Records provided -
[Start of section]

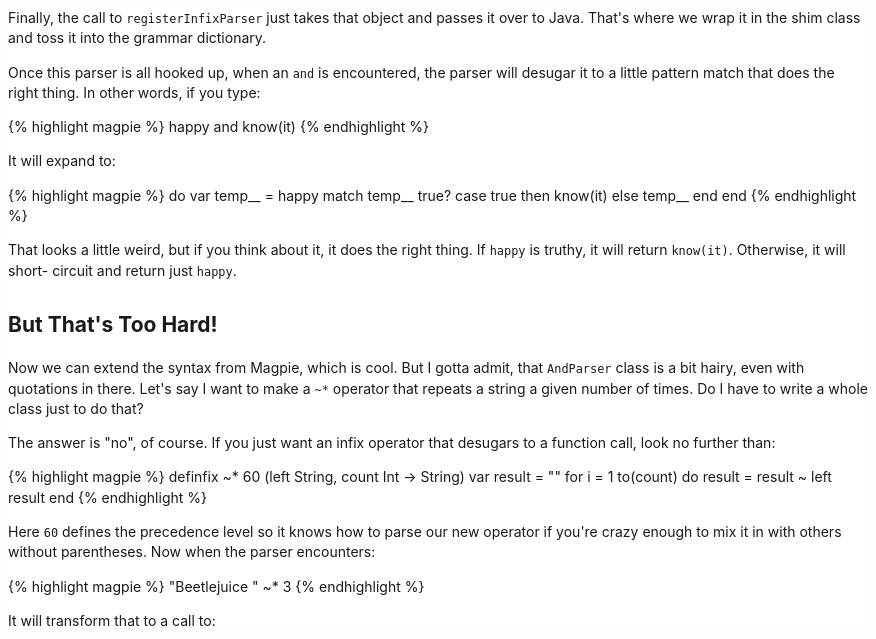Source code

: Finally, the call to `registerInfixParser` just takes that object and passes
it over to Java. That's where we wrap it in the shim class and toss it into
the grammar dictionary.

Once this parser is all hooked up, when an `and` is encountered, the parser
will desugar it to a little pattern match that does the right thing. In other
words, if you type:

{% highlight magpie %}
happy and know(it)
{% endhighlight %}

It will expand to:

{% highlight magpie %}
do
    var temp__ = happy
    match temp__ true?
        case true then know(it)
        else temp__
    end
end
{% endhighlight %}

That looks a little weird, but if you think about it, it does the right thing.
If `happy` is truthy, it will return `know(it)`. Otherwise, it will short-
circuit and return just `happy`.

## But That's Too Hard!

Now we can extend the syntax from Magpie, which is cool. But I gotta admit,
that `AndParser` class is a bit hairy, even with quotations in there. Let's
say I want to make a `~*` operator that repeats a string a given number of
times. Do I have to write a whole class just to do that?

The answer is "no", of course. If you just want an infix operator that
desugars to a function call, look no further than:

{% highlight magpie %}
definfix ~* 60 (left String, count Int -> String)
    var result = ""
    for i = 1 to(count) do result = result ~ left
    result
end
{% endhighlight %}

Here `60` defines the precedence level so it knows how to parse our new
operator if you're crazy enough to mix it in with others without parentheses.
Now when the parser encounters:

{% highlight magpie %}
"Beetlejuice " ~* 3
{% endhighlight %}

It will transform that to a call to:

[End of section]

How to complete this task -
The answer is the line with "times. Do I" plus every line after it, printed exactly as they appear above.

Exercise solution -
times. Do I have to write a whole class just to do that?

The answer is "no", of course. If you just want an infix operator that
desugars to a function call, look no further than:

{% highlight magpie %}
definfix ~* 60 (left String, count Int -> String)
    var result = ""
    for i = 1 to(count) do result = result ~ left
    result
end
{% endhighlight %}

Here `60` defines the precedence level so it knows how to parse our new
operator if you're crazy enough to mix it in with others without parentheses.
Now when the parser encounters:

{% highlight magpie %}
"Beetlejuice " ~* 3
{% endhighlight %}

It will transform that to a call to:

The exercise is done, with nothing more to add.